The Berlin menu received a lot of attention when Tim Raue served it to Obama during his visit to Germany in the summer of 2013 and I think it’s truly outstanding. The Asian Thai menu, which will be on the menu until the end of the year, is also great but just a bit bleak in comparison. Not because it’s bad, but because it stands out so much due to its flavour profile. It borrows a lot of inspiration from the food served at Tim Raue and the cooks know what they are doing. One fantastic dish I had from this menu was the pork belly, an XL-version of my favourite Tim Raue amuse bouche: Paper thin slivers of chili glazed pork belly with a papaya salad. Amazing (and especially a dream come since I’m always sad when the small portion at Tim Raue is gone). The lobster soup was also very good, but then also a really strong contrast to the German Berlin food and that’s where I started questioning the experience. I mixed dishes from both menus, but that was a mistake, the flavour profiles are just too different. And this leads me to my only negative point about this restaurant, I’m not sure that serving an additional menu makes sense. Sure, it can create diversity for returning customers, but for me the reinvention of classic Berlin and German dishes is so brilliant so successfully executed and especially with so much potential that I’d much rather see more work on that food.
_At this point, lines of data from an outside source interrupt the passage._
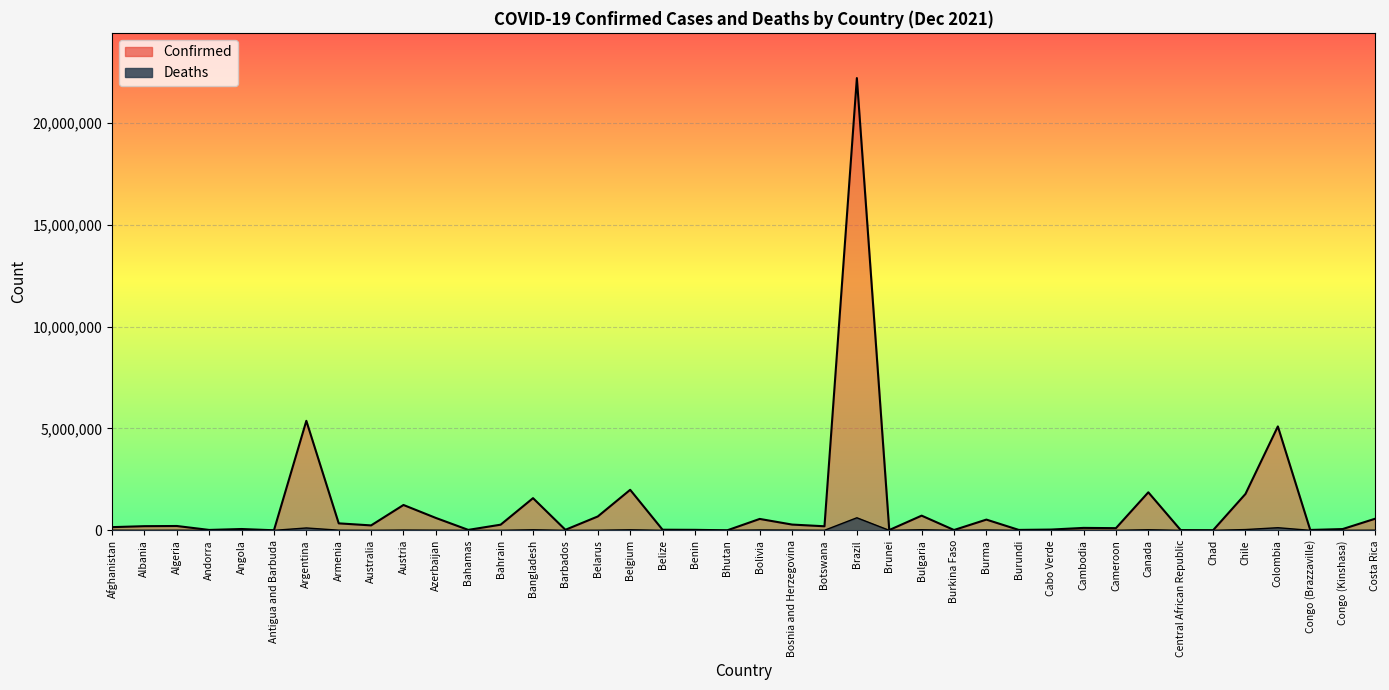

List the series in order of their overall mean, lowest first.

Deaths, Confirmed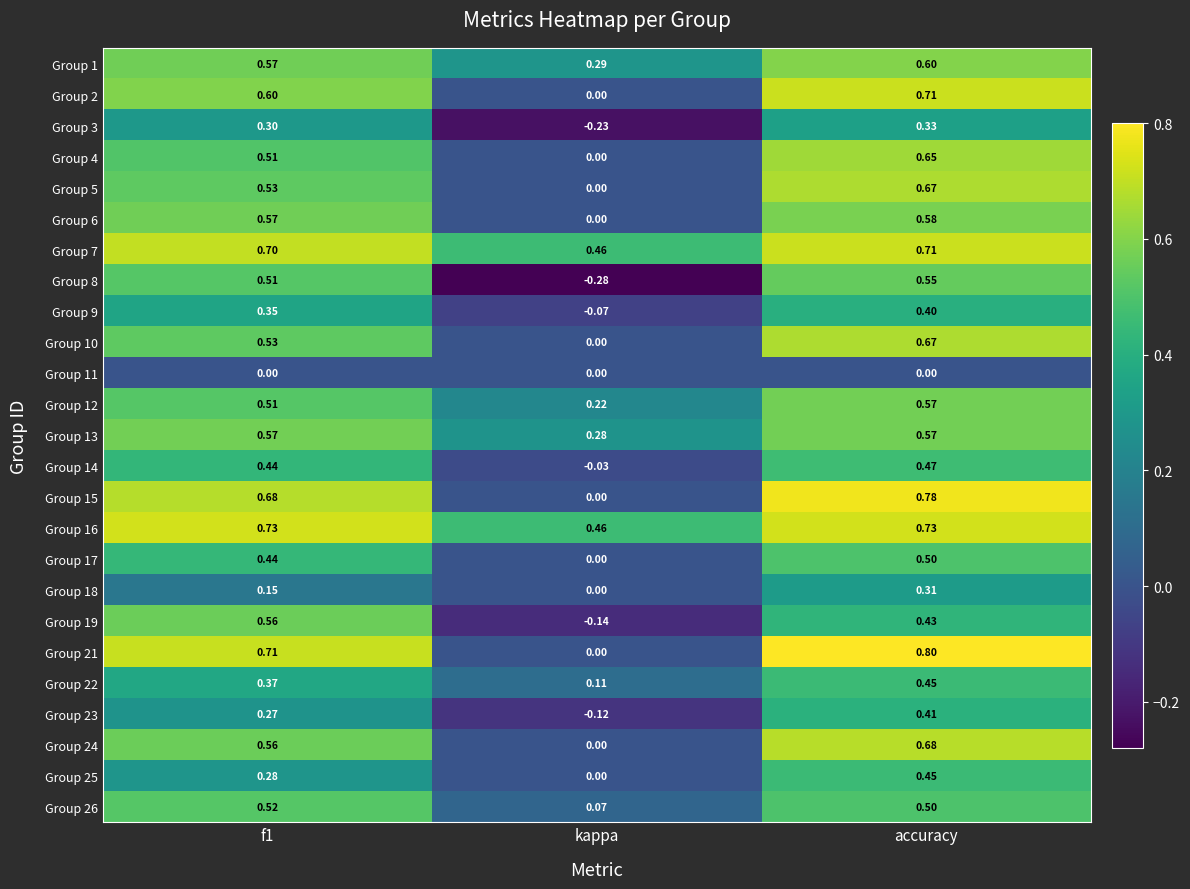

At which category does the chart reach its minimum across all series?

kappa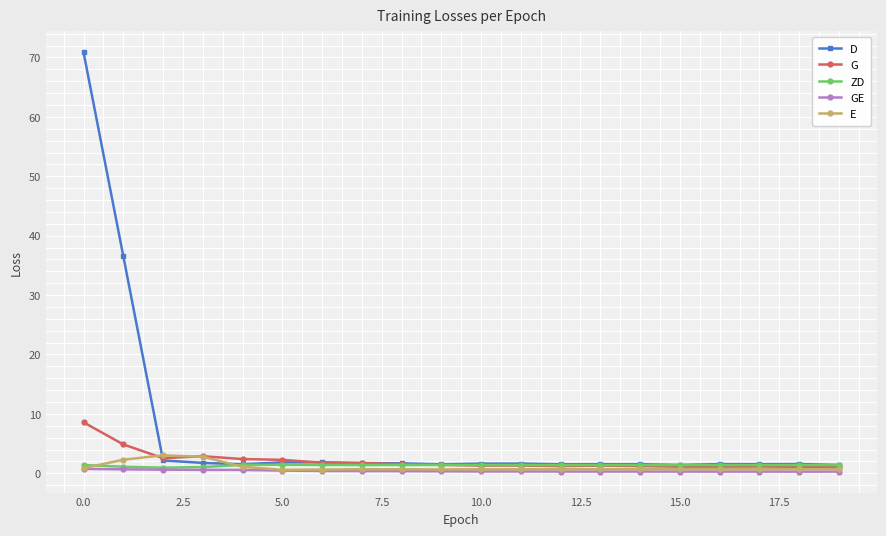

True or false: D and E cross at least once.

True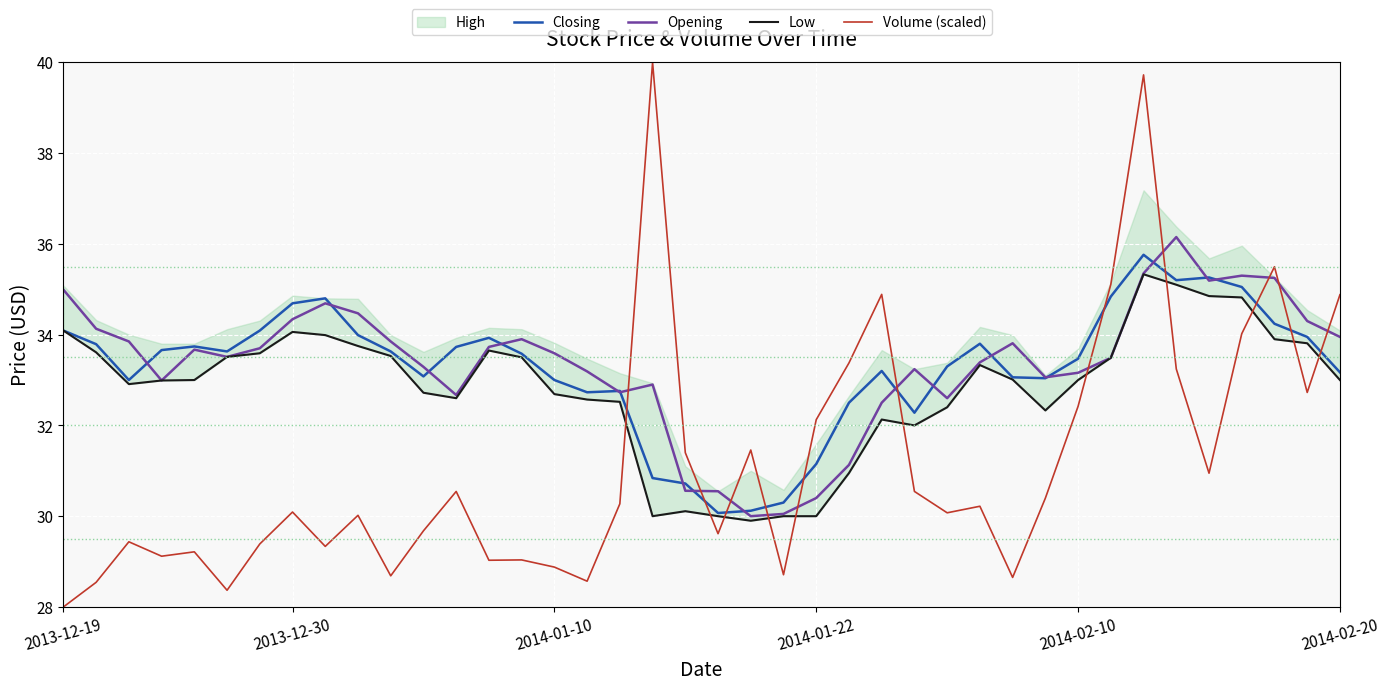

Is it true that Closing equals 34.0 at 9?

True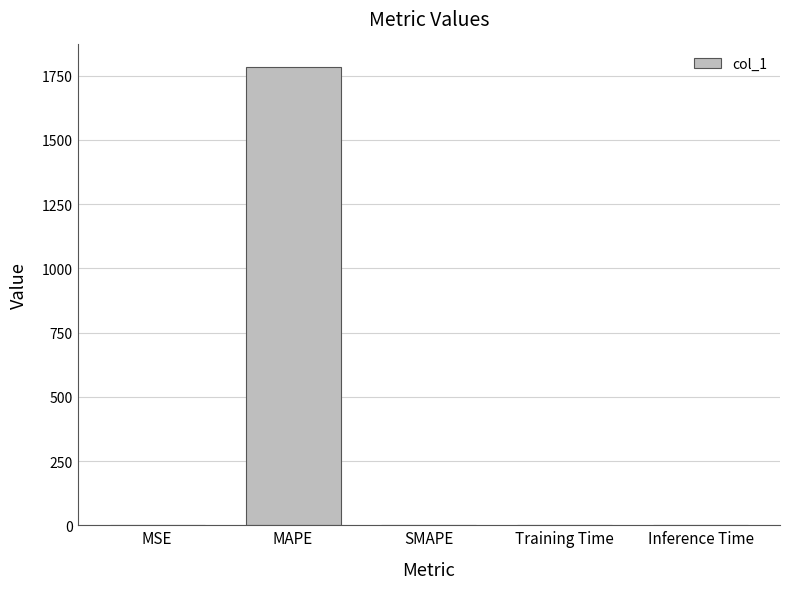

The chart shows a value of 1782.0 at MAPE. True or false?

True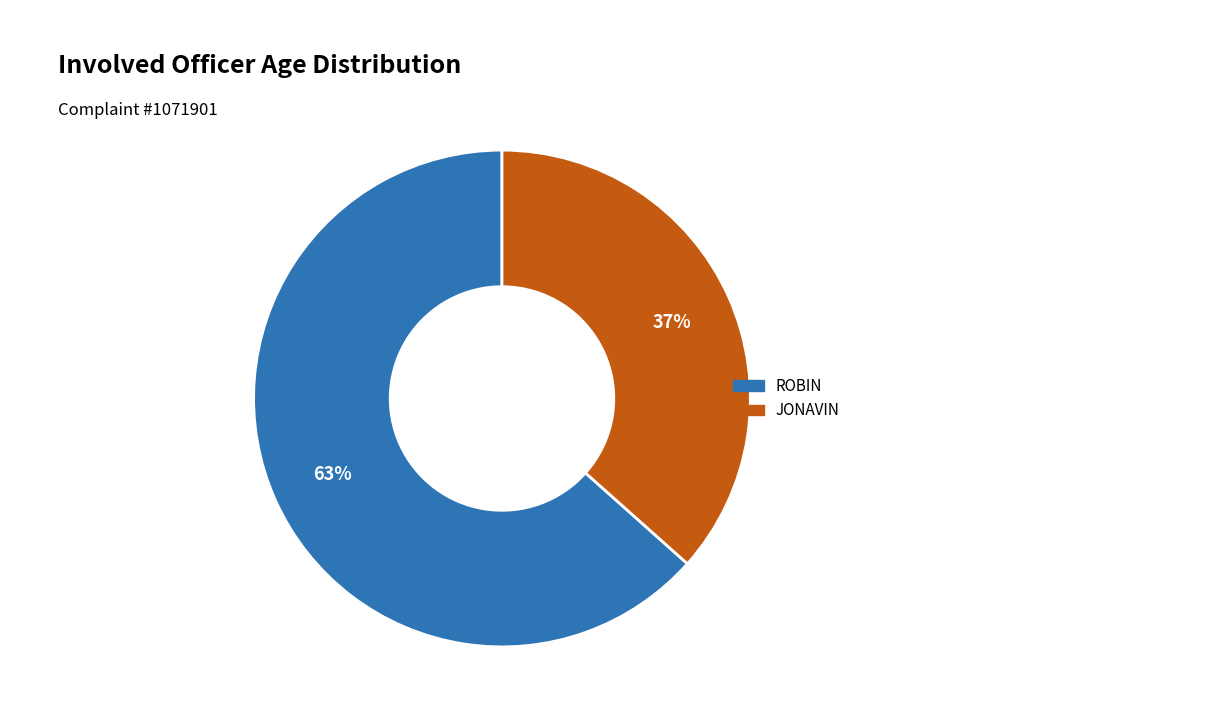

What is the smallest slice in the pie chart?

JONAVIN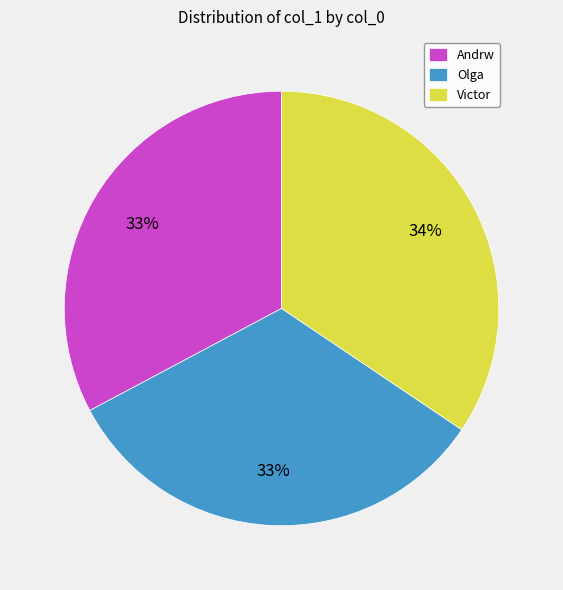

Is there any slice that represents more than half of the pie?

No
I believe that the kind of work that is being done on German classics in this kitchen has the potential to echo across the whole country. It’s a fantastic way of getting in touch with the roots of German cooking and changing the general (non-German) opinion on German food.

La Soupe is one of the most interesting restaurant openings of the year and has the potential to become one of THE culinary destinations of the city. The place has it all, a fantastic location, solid financial support and great minds to execute the concept. Head Chef Michael Jäger is a cool cat and a true professional. What else do you need? La Soupe Populaire is righteously one of the hardest reservations in Berlin and in my opinion the best take on classic, Berlin food you can get in the city.